## Records shown
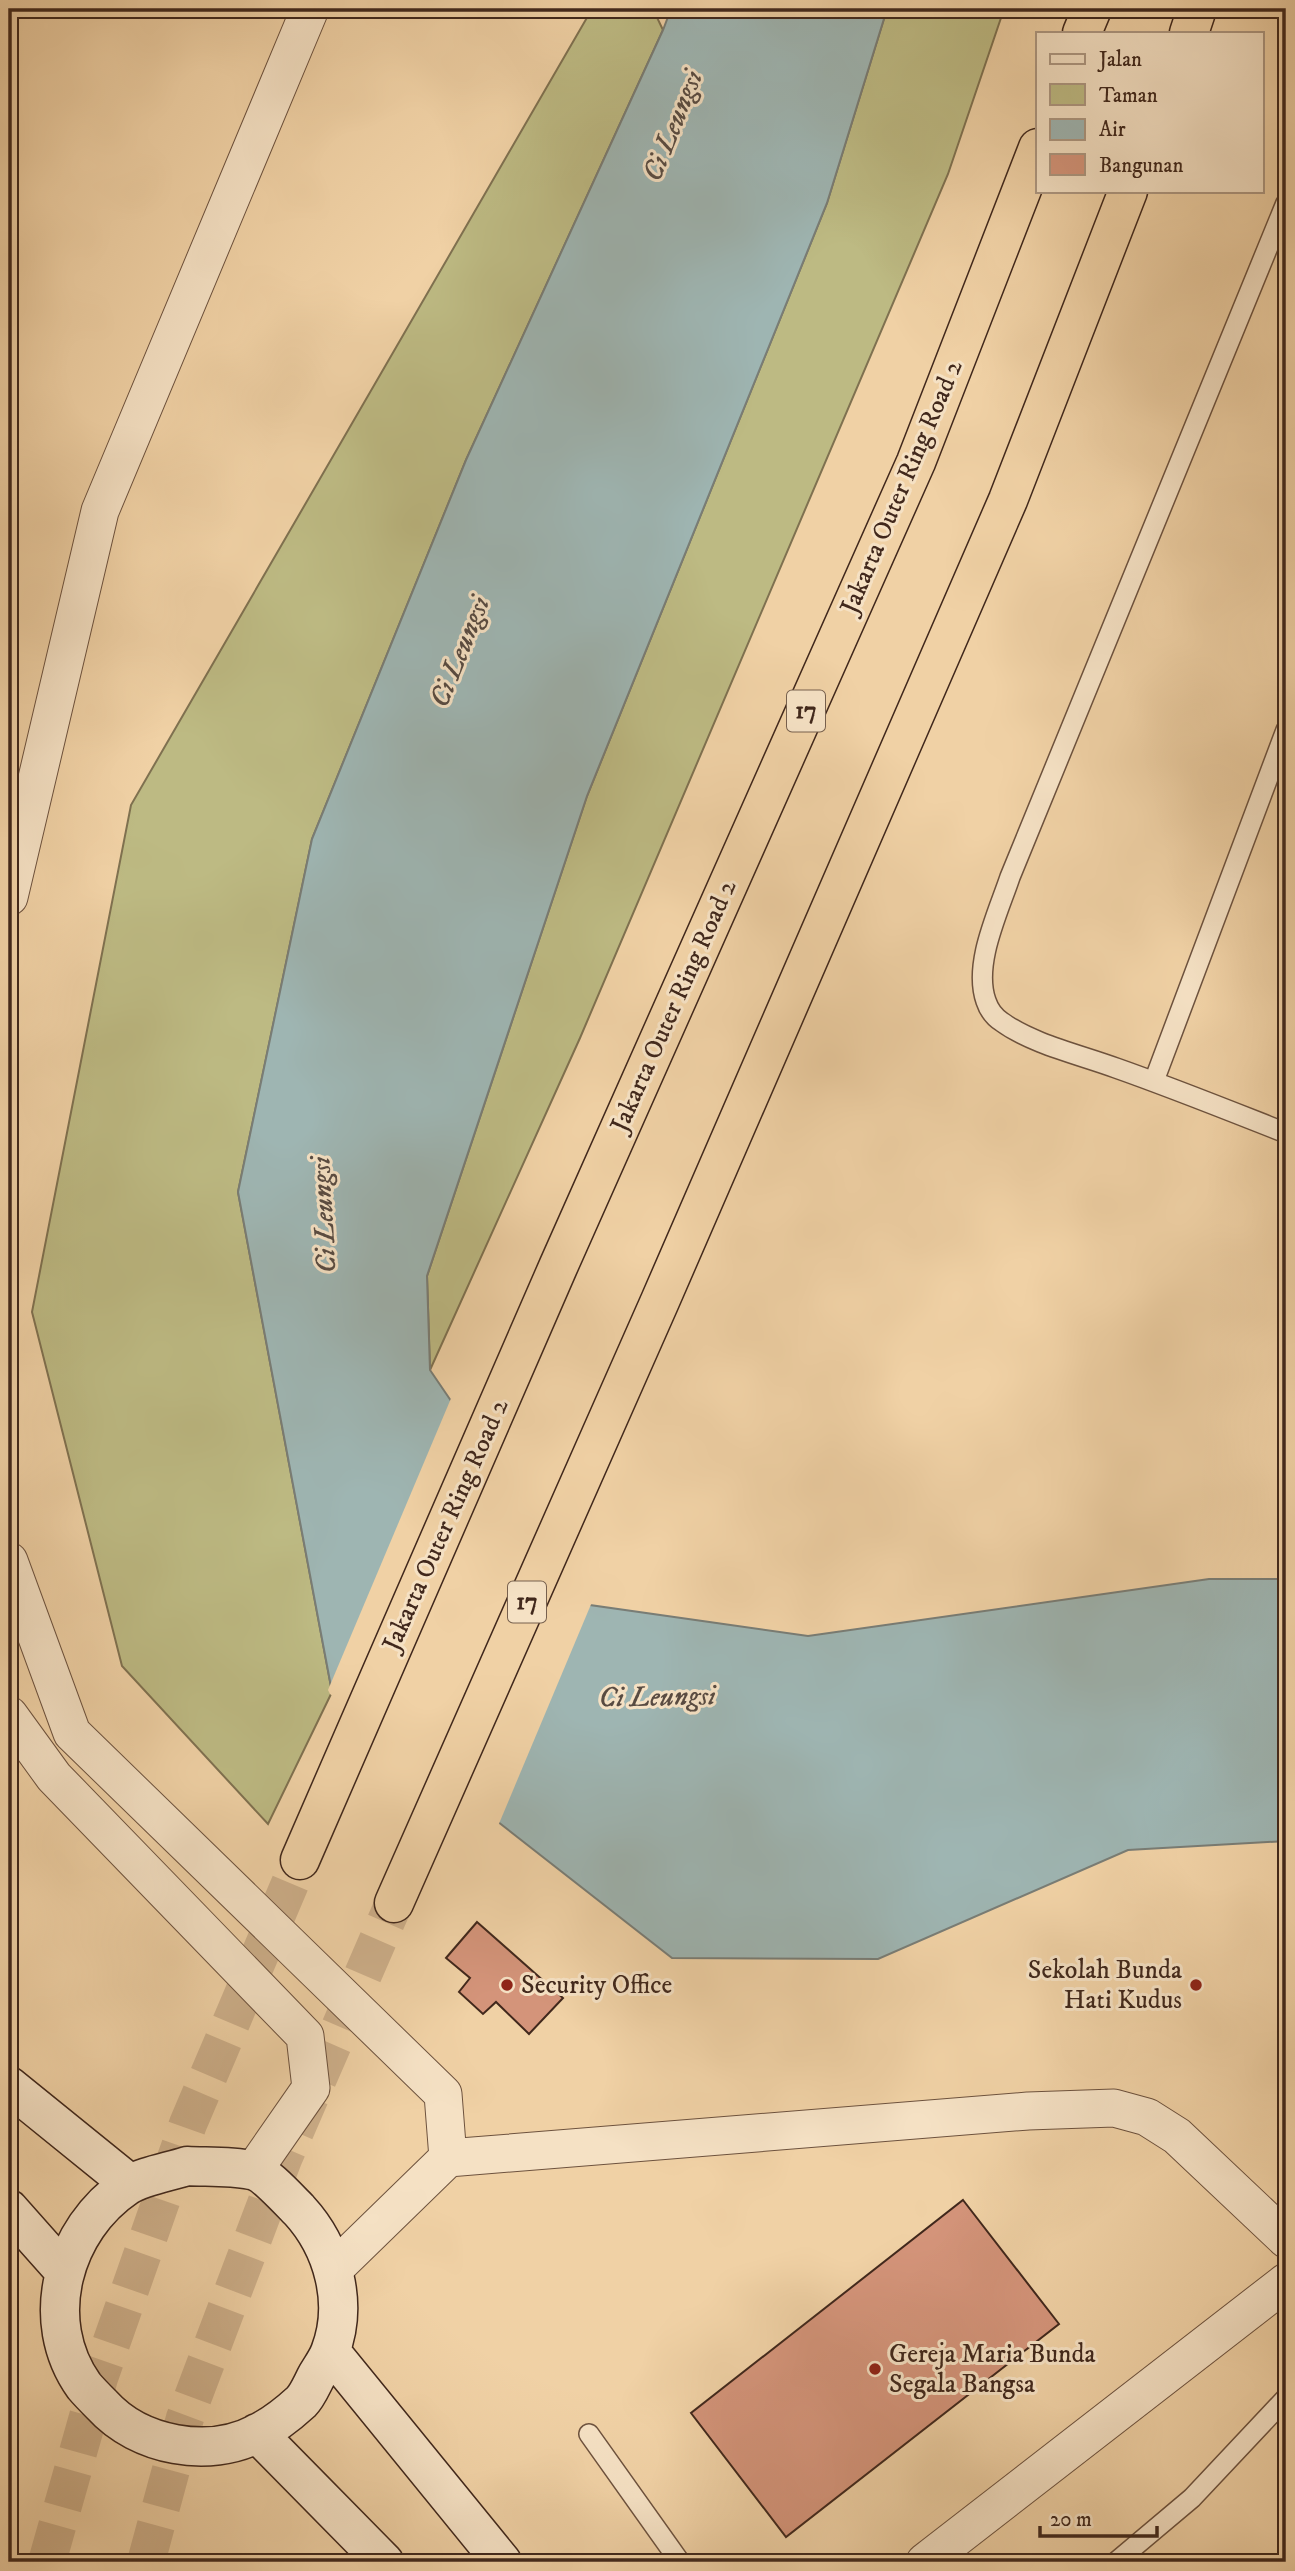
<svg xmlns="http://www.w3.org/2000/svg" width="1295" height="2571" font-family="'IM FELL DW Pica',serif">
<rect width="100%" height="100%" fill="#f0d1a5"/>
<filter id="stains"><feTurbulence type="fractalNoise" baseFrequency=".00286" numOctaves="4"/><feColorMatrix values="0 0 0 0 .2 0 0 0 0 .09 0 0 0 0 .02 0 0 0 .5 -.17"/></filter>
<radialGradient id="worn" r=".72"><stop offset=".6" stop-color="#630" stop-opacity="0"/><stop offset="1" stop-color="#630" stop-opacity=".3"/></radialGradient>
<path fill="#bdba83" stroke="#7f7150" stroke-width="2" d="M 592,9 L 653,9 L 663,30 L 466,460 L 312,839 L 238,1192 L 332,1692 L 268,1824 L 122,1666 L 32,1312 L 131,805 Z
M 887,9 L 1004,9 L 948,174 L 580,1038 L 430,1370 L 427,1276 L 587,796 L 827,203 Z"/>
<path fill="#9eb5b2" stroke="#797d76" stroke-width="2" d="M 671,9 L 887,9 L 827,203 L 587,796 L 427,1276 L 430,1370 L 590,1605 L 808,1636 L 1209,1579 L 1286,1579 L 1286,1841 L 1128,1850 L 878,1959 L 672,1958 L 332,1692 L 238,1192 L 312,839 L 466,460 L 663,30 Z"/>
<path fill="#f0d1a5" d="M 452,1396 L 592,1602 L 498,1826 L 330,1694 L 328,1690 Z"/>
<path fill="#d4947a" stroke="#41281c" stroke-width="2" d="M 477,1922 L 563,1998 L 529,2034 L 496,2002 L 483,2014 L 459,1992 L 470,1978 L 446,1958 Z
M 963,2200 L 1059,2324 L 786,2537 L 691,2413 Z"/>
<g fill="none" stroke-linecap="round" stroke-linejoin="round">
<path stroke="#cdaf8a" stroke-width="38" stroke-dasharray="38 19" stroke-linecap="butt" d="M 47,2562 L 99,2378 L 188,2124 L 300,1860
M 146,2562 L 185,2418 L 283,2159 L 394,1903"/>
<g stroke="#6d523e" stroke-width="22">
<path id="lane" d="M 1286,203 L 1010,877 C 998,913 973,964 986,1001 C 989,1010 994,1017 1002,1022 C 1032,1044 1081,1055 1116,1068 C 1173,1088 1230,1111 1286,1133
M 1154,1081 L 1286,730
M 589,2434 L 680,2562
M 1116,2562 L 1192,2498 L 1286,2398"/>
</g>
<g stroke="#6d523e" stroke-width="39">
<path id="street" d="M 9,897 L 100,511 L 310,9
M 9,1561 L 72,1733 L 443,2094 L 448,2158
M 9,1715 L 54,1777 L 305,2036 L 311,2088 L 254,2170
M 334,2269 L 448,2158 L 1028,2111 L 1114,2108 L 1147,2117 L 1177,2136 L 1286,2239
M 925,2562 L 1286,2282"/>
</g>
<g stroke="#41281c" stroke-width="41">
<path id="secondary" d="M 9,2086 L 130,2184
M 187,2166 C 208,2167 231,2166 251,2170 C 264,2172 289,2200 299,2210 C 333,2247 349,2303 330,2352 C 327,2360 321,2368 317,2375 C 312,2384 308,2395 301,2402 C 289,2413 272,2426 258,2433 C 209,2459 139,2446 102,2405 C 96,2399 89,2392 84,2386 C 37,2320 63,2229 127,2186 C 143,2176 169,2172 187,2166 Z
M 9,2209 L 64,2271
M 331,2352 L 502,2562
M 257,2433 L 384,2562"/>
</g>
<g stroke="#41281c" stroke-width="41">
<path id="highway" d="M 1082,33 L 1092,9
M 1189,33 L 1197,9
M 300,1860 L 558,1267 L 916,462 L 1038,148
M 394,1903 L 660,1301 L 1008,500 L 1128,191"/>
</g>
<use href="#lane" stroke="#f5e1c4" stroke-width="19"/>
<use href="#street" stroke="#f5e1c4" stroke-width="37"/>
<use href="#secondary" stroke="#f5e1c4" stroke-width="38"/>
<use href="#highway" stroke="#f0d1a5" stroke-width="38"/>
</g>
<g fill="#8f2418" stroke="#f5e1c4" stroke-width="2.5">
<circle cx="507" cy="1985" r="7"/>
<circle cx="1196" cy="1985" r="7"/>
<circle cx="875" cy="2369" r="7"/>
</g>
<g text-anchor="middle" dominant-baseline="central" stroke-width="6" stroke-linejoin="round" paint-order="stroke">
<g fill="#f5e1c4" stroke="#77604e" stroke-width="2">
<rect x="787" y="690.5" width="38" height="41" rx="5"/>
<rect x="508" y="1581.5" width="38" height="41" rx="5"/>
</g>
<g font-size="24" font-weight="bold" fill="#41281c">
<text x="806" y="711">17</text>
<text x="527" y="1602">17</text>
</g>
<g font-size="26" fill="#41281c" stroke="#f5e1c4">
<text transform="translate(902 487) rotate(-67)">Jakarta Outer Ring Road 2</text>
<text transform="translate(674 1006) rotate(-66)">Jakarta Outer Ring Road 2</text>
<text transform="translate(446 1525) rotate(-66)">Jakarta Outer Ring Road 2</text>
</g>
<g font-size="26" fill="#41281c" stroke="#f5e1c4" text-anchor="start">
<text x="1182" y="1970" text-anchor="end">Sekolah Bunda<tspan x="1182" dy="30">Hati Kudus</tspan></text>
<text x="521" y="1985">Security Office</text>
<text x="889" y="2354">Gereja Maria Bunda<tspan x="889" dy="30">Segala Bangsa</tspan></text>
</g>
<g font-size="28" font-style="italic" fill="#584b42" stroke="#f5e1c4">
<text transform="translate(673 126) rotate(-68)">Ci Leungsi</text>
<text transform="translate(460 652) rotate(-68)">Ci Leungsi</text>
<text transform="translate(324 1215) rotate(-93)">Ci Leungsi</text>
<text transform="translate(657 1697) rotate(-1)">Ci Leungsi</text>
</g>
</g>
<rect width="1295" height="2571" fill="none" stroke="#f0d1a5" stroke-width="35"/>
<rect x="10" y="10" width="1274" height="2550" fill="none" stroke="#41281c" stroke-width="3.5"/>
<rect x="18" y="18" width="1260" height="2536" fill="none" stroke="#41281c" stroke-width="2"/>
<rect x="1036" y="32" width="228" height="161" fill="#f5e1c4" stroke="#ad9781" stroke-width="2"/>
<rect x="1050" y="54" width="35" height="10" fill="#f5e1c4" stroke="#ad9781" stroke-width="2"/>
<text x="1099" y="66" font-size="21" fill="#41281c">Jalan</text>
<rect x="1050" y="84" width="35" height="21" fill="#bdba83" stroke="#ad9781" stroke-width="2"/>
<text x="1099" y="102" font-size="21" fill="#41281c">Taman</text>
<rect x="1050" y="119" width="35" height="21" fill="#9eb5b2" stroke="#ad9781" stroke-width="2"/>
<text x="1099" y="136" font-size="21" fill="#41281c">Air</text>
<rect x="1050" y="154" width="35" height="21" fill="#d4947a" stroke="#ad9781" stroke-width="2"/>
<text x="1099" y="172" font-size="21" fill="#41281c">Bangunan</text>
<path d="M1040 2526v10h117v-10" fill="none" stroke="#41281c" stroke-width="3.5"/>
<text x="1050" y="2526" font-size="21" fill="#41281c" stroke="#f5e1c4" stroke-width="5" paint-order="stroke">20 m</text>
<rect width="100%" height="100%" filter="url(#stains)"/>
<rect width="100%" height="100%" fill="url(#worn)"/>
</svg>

## Work order
Where the word "worn" is present in a line of the listing, copy that line.

## Solution for this exercise
<radialGradient id="worn" r=".72"><stop offset=".6" stop-color="#630" stop-opacity="0"/><stop offset="1" stop-color="#630" stop-opacity=".3"/></radialGradient>
<rect width="100%" height="100%" fill="url(#worn)"/>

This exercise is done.